In addition to the local gas fueling Dynegy’s plant in Beverly, the prolific natural gas production made possible by fracking has spurred investment of new combined-cycle natural gas-fired power plants all across the state. As Rep. Thompson explained,
“Ohio is blessed with abundant, low-cost shale gas. In fact, Utica shale gas is the lowest cost gas in the entire country.”
To fully understand just how substantial downstream investments and tax revenues are estimated to be, take a look at this snapshot:
Many Ohioans believe a recent uptick in oil and natural gas investment is a signal of more good things to come, and drilling has started to pick up. Guy Coviello from the Youngstown Regional Chamber of Commerce recently stated,
“It’s a good indicator of what’s happened with the resurgence in the shale industry.”
It was made abundantly clear on the “Natural Gas Lifecycle Tour” that natural gas produced from eastern and southeastern Ohio has spurred investment throughout the state, and not just in areas where exploration and production are taking place. A prime example is Oregon, Ohio. Despite the fact there is no Utica Shale development going on there, the community has benefited from the recent construction of a natural gas-fired power plant, and a second plant appears to be in the works. More importantly, every Ohio electricity consumer — and even residents in neighboring states — are benefiting from the ample power generated from clean burning natural gas.
Here’s how that works: Ohio is part of a 13-state “PJM Interconnection” competitive free market system. This free market includes Delaware, Illinois, Indiana, Kentucky, Maryland, Michigan, New Jersey, North Carolina, Ohio, Pennsylvania, Tennessee, Virginia, West Virginia and the District of Columbia. So quite literally, gas produced using fracking in Ohio will not only take care of all in-state power needs, it will also support low-cost electricity for all of the states that participate in this 13-state free market system which services 61 million consumers.

• ACTIVITIES
1. Could you restate the stretch of the Ohio natural gas passage from "Here’s how that" through "61 million consumers.", changing "free market" to "regional market"?
2. What would follow the last sentence of the Ohio natural gas passage? Continue it from there.

(Entries taken from a collection)
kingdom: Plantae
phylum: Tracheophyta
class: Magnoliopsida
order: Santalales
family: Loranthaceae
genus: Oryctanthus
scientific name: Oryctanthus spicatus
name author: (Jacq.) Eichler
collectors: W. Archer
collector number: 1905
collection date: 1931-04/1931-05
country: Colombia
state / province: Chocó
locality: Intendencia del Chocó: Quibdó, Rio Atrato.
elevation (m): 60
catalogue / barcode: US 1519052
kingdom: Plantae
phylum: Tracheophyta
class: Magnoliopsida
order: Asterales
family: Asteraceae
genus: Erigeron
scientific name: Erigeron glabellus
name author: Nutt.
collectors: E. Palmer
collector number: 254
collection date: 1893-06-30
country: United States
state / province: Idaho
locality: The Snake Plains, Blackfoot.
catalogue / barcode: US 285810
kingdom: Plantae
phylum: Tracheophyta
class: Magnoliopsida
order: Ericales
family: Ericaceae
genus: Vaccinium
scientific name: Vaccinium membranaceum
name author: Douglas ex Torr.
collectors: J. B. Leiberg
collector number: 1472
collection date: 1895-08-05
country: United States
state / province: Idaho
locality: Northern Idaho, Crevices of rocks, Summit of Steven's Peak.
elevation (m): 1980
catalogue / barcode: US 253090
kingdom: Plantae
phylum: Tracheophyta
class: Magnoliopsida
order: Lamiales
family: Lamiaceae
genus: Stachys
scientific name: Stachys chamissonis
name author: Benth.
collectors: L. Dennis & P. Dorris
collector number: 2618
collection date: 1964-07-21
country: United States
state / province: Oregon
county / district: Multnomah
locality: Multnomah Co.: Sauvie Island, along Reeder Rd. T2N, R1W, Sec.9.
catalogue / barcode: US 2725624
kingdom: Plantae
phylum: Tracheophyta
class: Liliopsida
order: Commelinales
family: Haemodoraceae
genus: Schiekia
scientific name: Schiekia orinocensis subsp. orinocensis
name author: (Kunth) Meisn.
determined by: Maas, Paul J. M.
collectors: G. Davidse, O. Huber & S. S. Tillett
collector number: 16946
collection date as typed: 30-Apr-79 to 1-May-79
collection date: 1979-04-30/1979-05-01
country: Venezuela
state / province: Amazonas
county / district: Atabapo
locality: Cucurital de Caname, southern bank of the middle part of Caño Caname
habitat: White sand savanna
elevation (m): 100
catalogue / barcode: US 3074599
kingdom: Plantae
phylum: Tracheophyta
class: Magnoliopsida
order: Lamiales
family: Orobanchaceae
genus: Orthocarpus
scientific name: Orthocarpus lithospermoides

• PER-TASK OUTPUTS
1.
Here’s how that works: Ohio is part of a 13-state “PJM Interconnection” competitive regional market system. This regional market includes Delaware, Illinois, Indiana, Kentucky, Maryland, Michigan, New Jersey, North Carolina, Ohio, Pennsylvania, Tennessee, Virginia, West Virginia and the District of Columbia. So quite literally, gas produced using fracking in Ohio will not only take care of all in-state power needs, it will also support low-cost electricity for all of the states that participate in this 13-state regional market system which services 61 million consumers.

2.
Private investment in Ohio natural gas-fired power plant construction projects is happening at such a rapid rate that the U.S. Energy Information Administration (EIA) can’t even keep pace. A case in point: the following map from an EIA forecast released eight months ago under the headline “Many natural gas-fired power plants under construction are near major shale plays” doesn’t even include several of the new Ohio projects in the works.
If what’s happening in Ohio is any indication of where things may lead in other shale plays, it’s fair to say that the United States could see a tremendous uptick in private investment in natural gas-fired power.
Other areas of major downstream investment include an estimated investment from PTT Global Chemical. To date, there’s already been a surge in downstream investment from smaller petrochemical plants across the state, as well as combined heat and power plants and natural gas refueling stations. Investment already accounted for and future estimates from downstream activities is currently estimated at $15.3 billion with 11 new natural gas power plants adding at least $9 million per year to Ohio school districts.
With so much in the works, it is no surprise people in Ohio are calling all of this incredible news “a dream come true.” And as last week’s tour showed, it’s not only one segment of the industry having such a profound impact on Ohio’s economy, but the entire natural gas lifecycle.